# Exercise
Duplicate every line of text in the records below without any changes, and leave the pictures out of your answer.

# Excerpted records
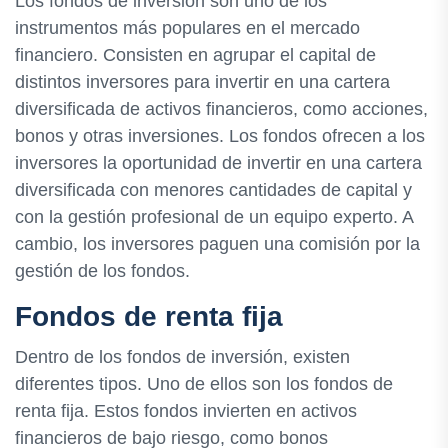
Los fondos de inversión son uno de los
instrumentos más populares en el mercado
financiero. Consisten en agrupar el capital de
distintos inversores para invertir en una cartera
diversificada de activos financieros, como acciones,
bonos y otras inversiones. Los fondos ofrecen a los
inversores la oportunidad de invertir en una cartera
diversificada con menores cantidades de capital y
con la gestión profesional de un equipo experto. A
cambio, los inversores paguen una comisión por la
gestión de los fondos.
Fondos de renta fija
Dentro de los fondos de inversión, existen
diferentes tipos. Uno de ellos son los fondos de
renta fija. Estos fondos invierten en activos
financieros de bajo riesgo, como bonos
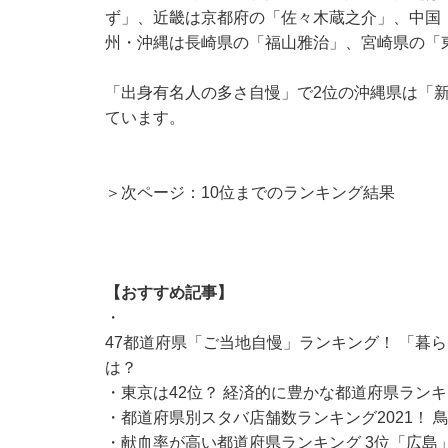
ず」、近畿は京都府の「佐々木蔵之介」、中国
州・沖縄は長崎県の「福山雅治」、宮崎県の「
「出身有名人の多さ自慢」で2位の沖縄県は「
ています。
＞次ページ：10位までのランキング結果
【おすすめ記事】
・
47都道府県「ご当地自慢」ランキング！ 「暮
は？
・
東京は42位？ 経済的に豊かな都道府県ランキ
・
都道府県別スタバ店舗数ランキング2021！
・
献血率が高い都道府県ランキング 3位「広島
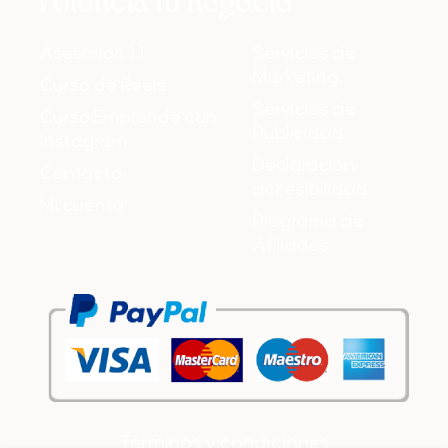
Asesorías 1:1
Servicios de
Marketing
Curso de Reels
Servicios de
Curso Emprende con
Publicidad
Instagram
Declaración
Contacto
accesibilidad
Mi cuenta
Programa de
Afiliados
Términos y condiciones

# Output of the exercise
Los fondos de inversión son uno de los
instrumentos más populares en el mercado
financiero. Consisten en agrupar el capital de
distintos inversores para invertir en una cartera
diversificada de activos financieros, como acciones,
bonos y otras inversiones. Los fondos ofrecen a los
inversores la oportunidad de invertir en una cartera
diversificada con menores cantidades de capital y
con la gestión profesional de un equipo experto. A
cambio, los inversores paguen una comisión por la
gestión de los fondos.
Fondos de renta fija
Dentro de los fondos de inversión, existen
diferentes tipos. Uno de ellos son los fondos de
renta fija. Estos fondos invierten en activos
financieros de bajo riesgo, como bonos
ず」、近畿は京都府の「佐々木蔵之介」、中国
州・沖縄は長崎県の「福山雅治」、宮崎県の「
「出身有名人の多さ自慢」で2位の沖縄県は「
ています。
＞次ページ：10位までのランキング結果
【おすすめ記事】
・
47都道府県「ご当地自慢」ランキング！ 「暮
は？
・
東京は42位？ 経済的に豊かな都道府県ランキ
・
都道府県別スタバ店舗数ランキング2021！
・
献血率が高い都道府県ランキング 3位「広島
Asesorías 1:1
Servicios de
Marketing
Curso de Reels
Servicios de
Curso Emprende con
Publicidad
Instagram
Declaración
Contacto
accesibilidad
Mi cuenta
Programa de
Afiliados
Términos y condiciones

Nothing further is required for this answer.